[ESTRATTO SELEZIONATO]
Ci sono più di 24 milioni di persone che soffrono di insicurezza alimentare acuta. Sono nel paese che ha anche il più alto numero di sfollati interni, 11,6 milioni. Conseguenze di una guerra che dura da più di due anni e che ha già causato un numero incalcolabile di vittime, tra le 60mila e le 150mila secondo alcune stime. Succede in Sudan, dove due generali continuano a contendersi il potere affamando e uccidendo la popolazione che vorrebbero governare.

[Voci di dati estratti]
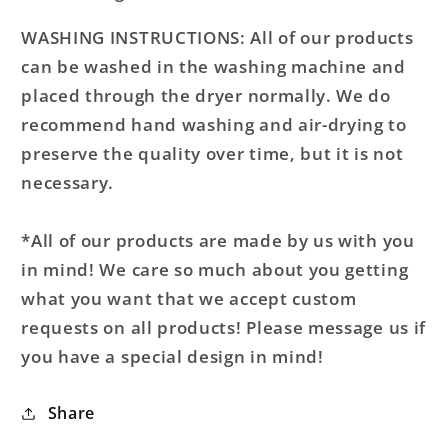
WASHING INSTRUCTIONS: All of our products
can be washed in the washing machine and
placed through the dryer normally. We do
recommend hand washing and air-drying to
preserve the quality over time, but it is not
necessary.
*All of our products are made by us with you
in mind! We care so much about you getting
what you want that we accept custom
requests on all products! Please message us if
you have a special design in mind!
Share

[ATTIVITÀ RICHIESTE]
**A.** Rispondi a queste domande sull'estratto riguardante il Sudan:
(i) Quante persone soffrono di insicurezza alimentare acuta?
(ii) Qual è il numero di sfollati interni nel paese?
(iii) Secondo alcune stime, in quale intervallo si colloca il numero delle vittime?
**B.** Restituisci tutte le righe dei record senza alcuna modifica e tralascia le immagini.
L'estratto e i record hanno origini diverse.

[RISULTATI DELL'ESERCIZIO]
**A.**
(i) Più di 24 milioni.
(ii) 11,6 milioni.
(iii) Tra le 60mila e le 150mila.

**B.**
WASHING INSTRUCTIONS: All of our products
can be washed in the washing machine and
placed through the dryer normally. We do
recommend hand washing and air-drying to
preserve the quality over time, but it is not
necessary.
*All of our products are made by us with you
in mind! We care so much about you getting
what you want that we accept custom
requests on all products! Please message us if
you have a special design in mind!
Share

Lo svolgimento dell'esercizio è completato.